Young black players joining the Chelsea academy should have “no fear” of being racially abused, says the Blues’ first senior black player Paul Canoville.
It follows a review by Barnardo’s into claims of racism at Chelsea in the 1980s and 1990s, when young black players faced “daily racial abuse”.
But Canoville says prospective new parents and kids “will not be put off”.
“Chelsea have one of the best academies in the country with lots of black players coming through,” the 57-year-old former winger told BBC Sport.
“With Frank Lampard as head coach of the senior team and Eddie Newton on his backroom staff, black youngsters will be given a chance and a pathway to the first team.”
‘They were not genuine supporters’
In their report, the charity Barnardo’s concluded that the club’s ex-youth coach Gwyn Williams was the “instigator of such abuse”, after three former academy players made allegations against Williams and fellow coach Graham Rix.
Both men have denied the allegations, but it was during that time that Canoville – who made his first-team debut in 1981 – was being subjected to racial abuse from the club’s own supporters from the stands.
“At the time, I was being abused by right wing National Front supporters who were in the ground to try and recruit members and they were not genuine football fans. It was political,” said Canoville.
“I didn’t get the help at Chelsea at the time because there was a naivety then, but I was supported by my manager and my team-mates.
“I kept quiet because I was scared of getting sanctioned by the governing bodies and the Football League. As a young boy, I dreamt of playing football and I didn’t want to ruin my dream.”
However, the former midfielder – who has set up the Paul Canoville Foundation to help young people facing economic, physical or mental adversity – says a “lot has changed” and there are groups at the club who now “want to make change”.
“With every incident that is linked to Chelsea, the club step up their efforts in trying to root out the problem,” he added.
“The fans’ group Chelsea Together send out leaflets and write in the matchday programmes, the fans who used to be scared of reporting incidents aren’t anymore and stewards are stepping up.

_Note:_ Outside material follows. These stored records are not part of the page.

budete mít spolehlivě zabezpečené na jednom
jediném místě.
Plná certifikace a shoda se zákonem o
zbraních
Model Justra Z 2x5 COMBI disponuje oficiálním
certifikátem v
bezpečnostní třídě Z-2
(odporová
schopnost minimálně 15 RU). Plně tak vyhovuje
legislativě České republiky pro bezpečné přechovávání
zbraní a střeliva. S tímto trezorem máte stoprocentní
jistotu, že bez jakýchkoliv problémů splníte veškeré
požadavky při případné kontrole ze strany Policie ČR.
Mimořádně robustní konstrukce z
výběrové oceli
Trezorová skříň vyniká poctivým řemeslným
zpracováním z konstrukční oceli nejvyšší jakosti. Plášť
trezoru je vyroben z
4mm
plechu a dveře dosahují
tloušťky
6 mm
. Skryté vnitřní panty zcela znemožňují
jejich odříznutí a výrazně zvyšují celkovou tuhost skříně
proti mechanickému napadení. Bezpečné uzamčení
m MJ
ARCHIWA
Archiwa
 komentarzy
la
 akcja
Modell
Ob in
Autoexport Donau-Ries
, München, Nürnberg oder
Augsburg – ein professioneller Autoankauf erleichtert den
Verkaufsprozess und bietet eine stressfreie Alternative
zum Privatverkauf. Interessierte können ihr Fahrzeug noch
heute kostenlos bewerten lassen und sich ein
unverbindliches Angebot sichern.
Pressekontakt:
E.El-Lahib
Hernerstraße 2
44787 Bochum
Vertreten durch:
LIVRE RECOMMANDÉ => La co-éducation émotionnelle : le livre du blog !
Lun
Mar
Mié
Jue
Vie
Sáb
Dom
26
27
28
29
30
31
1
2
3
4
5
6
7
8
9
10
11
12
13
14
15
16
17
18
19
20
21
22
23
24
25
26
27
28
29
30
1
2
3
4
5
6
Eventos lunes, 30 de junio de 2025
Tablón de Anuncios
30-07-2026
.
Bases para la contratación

“London is one of the most multicultural cities in the world but when I was playing, you could not walk down the Fulham Road wearing a Chelsea shirt if you were black. Now, there are all colours and creeds of Chelsea fans in and around Stamford Bridge on matchday.”
‘A problem in society’
Lampard has condemned the abuse of striker Abraham, 21, saying he is “disgusted by a so-called Chelsea fan”.
Lampard has urged social media companies to do more to prevent players from being targeted online, but Canoville believes racism is a “problem in society”.
“When my mum first came over to the UK you had real racial abuse in your face and the N-word was so common, but the law changed, it became an offence and people could no longer do it in the streets,” he said.
“So they have taken it to the terraces and social media.”
Cannoville believes the abuse is not unique to Chelsea, a notion supported by anti-racism charity Kick It Out, which showed reports of racist abuse increased by 43% last season, with 274 cases compared with 192 the previous season.
However, Chelsea suspended six fans for using “abusive language and threatening and aggressive behaviour” towards Manchester City and England player Raheem Sterling during a Premier League match at Stamford Bridge in December 2018.
One of those fans was banned for life for using “racially abusive language” towards Sterling.
There were also two further cases of racial abuse involving Chelsea last season, which the club are investigating.